Periodic Reporting for period 1 - INSPIRE (European Centre of Excellence on Inclusive Gender Equality in Research & Innovation: Creating Knowledge & Engaging in Collaborative Action)

Reporting period: 2022-10-01 to 2023-09-30

INSPIRE aims to be Europe's sustainable Centre of Excellence, globally renowned for the quality of its research and analysis produced on inclusive gender equality in research and innovation. It brings together cutting-edge knowledge, ambitious policy approaches, and innovative practices to provide a gateway for scholars, equality experts, practitioners and trainers to connect and share resources, co-create new ones, and link strategically with public and private institutions to benefit the European Research Area. INSPIRE's ambitious research programme develops new, relevant indicators for inclusive GEP development, conducts a GEP monitoring survey throughout Europe whilst identifies key configurations of GEP success and failure. INSPIRE counts on 4 Knowledge & Support Hubs (KSHs) led by leading academics and renowned practitioners throughout Europe to develop cutting edge knowledge on sustaining change, widening participation, intersectionality and fostering innovation and change in the private sector.
This initial stage has been of particular importance in building the up the foundations of the project principally through Strategic Analysis (WP2). This includes scoping the literature in our main thematic areas, carrying out a national expert questionnaire, mapping both current and potential experts and stakeholders, establishing a robust system for ensuring the quality of knowledge production and support mechanisms, defining key concepts essential to the project's scope, constructing strategic research guidance that incorporates feminist principles, pedagogy, open science/innovation, and decolonial approaches as well as developing a Policy Brief on Inclusive GEPs from an intersectional perspective. We have also made significant progress in establishing the methodological foundations for two key components of the project. This phase has also entailed recruiting experts to each of the KSHs as well as developing strategies for approaching and selecting Communities of Practice.
Building on the scoping literature reviews that we carried out we can identify the main results to date:

Sustaining Change:
Despite the policy approach of structural change for gender equality in R&I organisations, progress in achieving gender balance and equity mirrors organisations in other sectors, and can be described as slow at best.
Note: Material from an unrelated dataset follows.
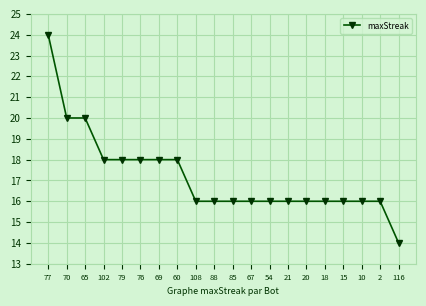

Reading right to left, transcribe all the data shown in this chart.

14	16	16	16	16	16	16	16	16	16	16	16	18	18	18	18	18	20	20	24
Schneider and Somers, (2006) identify how change in organisations and institutions must be seen as dynamic and multi-directional, so organisational change requires the rewiring of institutional practices (Nicolini, 2019) both from the bottom up and from top down.
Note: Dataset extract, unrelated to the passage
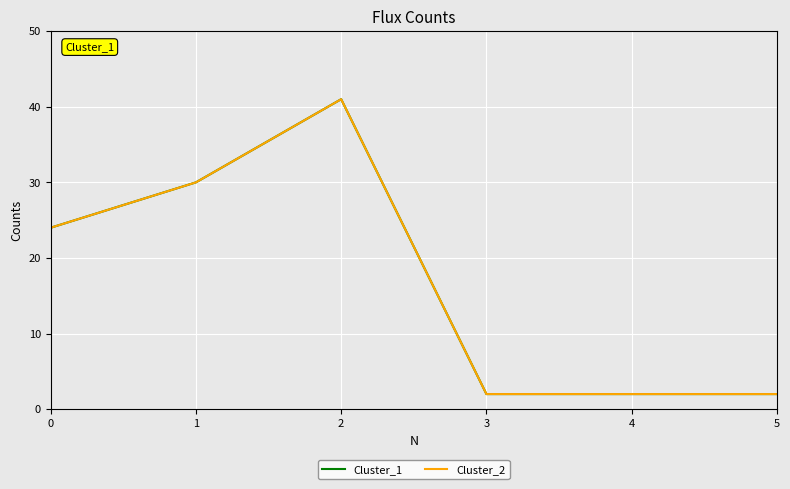

List the series in order of their peak value, highest first.

Cluster_1, Cluster_2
Geographically context-sensitive equality policies:
Geographic inclusiveness as conceived by INSPIRE consists of a comprehensive approach to build inclusive gender equality policies considering specificities of social and political contexts and building on past experiences and practices, including those situated outside Western and Eurocentric genealogies of knowledge.

Intersectionality:
Intersectional policies in R&I organisations aim to address inequalities and discrimination that occur on multiple, intersecting axes including but not limited to gender, race, ethnicity, ability, age and sexual orientation and that operate on different levels. The focus is on exposing the interlocking systems of oppression and privilege that exist not only on the individual and interpersonal level but also on the level of systemic processes and social structures a focus on how classism, ableism, racism (not race), etc., are interlocked and how these and other systems of sameness and difference relate to power, and mutually reinforce each other.

Inclusive gendered innovations:
Gendered Innovations are those innovations in which the gender dimension is integrated into all aspects of the R&D process. Despite the great strides that gendered innovations have made in terms of integrating the sex- and gender-based analysis in research content, academic innovation research still leans very heavily on male perspectives (Henry et al 2016) whilst it tends to address men’s rather than women’s needs.